Using up a variety of sweet items:


Take any leftover pudding, or fruit, put some crumbs, a chunk, or a few spoonfuls in a liquidiser or smoothie-maker, add fruit juice or milk, yoghurt and/or cream or icecream (whatever you want to use up, and whatever flavour combinations you like), then liquidise. Hey presto, you have a yummy smoothie!
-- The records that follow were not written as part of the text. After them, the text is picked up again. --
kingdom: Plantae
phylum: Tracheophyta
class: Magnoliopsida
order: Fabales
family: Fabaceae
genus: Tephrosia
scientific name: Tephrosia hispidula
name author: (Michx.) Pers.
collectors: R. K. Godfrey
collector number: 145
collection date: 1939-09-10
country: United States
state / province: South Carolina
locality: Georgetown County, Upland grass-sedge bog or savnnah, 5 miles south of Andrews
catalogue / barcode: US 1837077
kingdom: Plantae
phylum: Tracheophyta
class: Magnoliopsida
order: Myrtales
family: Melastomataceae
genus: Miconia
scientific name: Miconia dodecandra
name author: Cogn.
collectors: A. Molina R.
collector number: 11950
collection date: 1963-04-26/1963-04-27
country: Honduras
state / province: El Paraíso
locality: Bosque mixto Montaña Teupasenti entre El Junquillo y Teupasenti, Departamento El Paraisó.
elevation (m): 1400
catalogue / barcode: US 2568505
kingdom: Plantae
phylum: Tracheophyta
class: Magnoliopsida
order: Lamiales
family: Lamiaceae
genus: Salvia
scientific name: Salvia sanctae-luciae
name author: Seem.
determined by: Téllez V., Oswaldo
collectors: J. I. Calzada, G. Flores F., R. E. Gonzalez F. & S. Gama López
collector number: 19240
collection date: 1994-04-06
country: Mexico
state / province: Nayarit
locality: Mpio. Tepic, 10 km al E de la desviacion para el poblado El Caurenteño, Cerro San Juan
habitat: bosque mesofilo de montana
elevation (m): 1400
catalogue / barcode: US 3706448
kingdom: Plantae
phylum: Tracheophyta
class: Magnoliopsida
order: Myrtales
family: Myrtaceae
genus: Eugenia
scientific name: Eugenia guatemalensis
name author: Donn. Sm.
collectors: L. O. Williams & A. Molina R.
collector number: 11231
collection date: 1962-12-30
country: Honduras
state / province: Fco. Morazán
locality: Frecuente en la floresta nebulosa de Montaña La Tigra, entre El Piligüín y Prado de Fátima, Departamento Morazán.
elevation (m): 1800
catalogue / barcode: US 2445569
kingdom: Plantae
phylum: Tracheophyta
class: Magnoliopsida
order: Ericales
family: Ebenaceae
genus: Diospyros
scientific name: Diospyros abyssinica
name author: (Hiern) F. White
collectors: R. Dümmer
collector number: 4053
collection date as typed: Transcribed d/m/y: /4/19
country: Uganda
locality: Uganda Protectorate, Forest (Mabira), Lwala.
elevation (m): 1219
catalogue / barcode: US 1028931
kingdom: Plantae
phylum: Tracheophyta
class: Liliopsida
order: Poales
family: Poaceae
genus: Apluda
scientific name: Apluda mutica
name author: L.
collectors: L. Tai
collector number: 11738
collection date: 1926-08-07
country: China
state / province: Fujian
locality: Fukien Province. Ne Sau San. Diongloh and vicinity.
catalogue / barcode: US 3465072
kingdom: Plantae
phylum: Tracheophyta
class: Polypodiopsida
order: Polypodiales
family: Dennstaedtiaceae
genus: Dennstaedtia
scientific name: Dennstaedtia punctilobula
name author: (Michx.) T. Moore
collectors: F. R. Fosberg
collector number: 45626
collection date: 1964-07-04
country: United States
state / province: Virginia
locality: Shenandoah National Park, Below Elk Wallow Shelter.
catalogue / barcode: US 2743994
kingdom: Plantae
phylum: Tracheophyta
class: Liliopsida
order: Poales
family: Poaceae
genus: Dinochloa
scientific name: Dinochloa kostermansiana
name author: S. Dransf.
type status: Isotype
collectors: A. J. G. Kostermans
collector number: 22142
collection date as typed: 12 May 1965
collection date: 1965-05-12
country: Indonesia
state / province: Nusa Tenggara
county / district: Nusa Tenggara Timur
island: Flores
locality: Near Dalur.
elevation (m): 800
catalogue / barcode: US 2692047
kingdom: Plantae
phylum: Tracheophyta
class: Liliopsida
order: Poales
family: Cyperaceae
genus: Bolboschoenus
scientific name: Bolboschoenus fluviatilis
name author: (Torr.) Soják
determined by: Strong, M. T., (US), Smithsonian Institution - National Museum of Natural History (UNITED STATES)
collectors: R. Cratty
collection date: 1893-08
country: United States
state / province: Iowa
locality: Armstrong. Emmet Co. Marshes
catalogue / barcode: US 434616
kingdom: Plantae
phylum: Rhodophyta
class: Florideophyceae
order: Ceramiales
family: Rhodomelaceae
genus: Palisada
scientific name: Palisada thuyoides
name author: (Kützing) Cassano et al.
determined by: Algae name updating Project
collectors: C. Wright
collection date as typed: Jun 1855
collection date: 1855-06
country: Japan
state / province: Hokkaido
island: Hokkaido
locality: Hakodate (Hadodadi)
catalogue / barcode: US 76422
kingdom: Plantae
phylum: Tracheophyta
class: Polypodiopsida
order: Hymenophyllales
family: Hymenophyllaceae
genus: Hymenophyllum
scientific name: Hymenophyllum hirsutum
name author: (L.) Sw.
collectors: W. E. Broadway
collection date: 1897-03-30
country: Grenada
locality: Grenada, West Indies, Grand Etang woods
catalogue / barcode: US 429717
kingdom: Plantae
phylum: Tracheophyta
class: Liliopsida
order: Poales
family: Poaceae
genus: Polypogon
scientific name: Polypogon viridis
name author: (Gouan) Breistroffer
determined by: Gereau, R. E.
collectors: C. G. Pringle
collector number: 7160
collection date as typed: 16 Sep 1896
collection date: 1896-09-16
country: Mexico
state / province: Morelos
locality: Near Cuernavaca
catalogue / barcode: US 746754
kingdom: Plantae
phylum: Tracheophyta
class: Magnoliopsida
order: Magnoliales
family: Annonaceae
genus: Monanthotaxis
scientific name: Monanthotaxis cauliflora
Bread and butter pudding variations:

Slice Christmas cake or Christmas pudding, or leftover bread or other cake. Grease a dish with butter or oil. Layer the slices of bread/cake in the dish - you can add some brandy butter or sweet sauces between the layers if you like.. Pour some milk and/or cream until it's covered. Sprinkle sugar on the top. Put in the oven at 180˚C for 30 mins to an hour (until browning on top and the liquid has soaked in).

Note: these are just fairly basic recipes, based on things I've been cooking for years. They are not particularly original but I've chosen to share them here as they're good for using up leftovers. Hopefully they'll at least give you some ideas to start with.

One of the reasons people don't use leftovers is because they're not sure how long it’s safe to eat them. Most things will keep for a few days after cooking, but you must be extra careful with poultry, fish, and rice:

Reducing food waste is important to me, but if something looks, smells or tastes off, please don't eat it!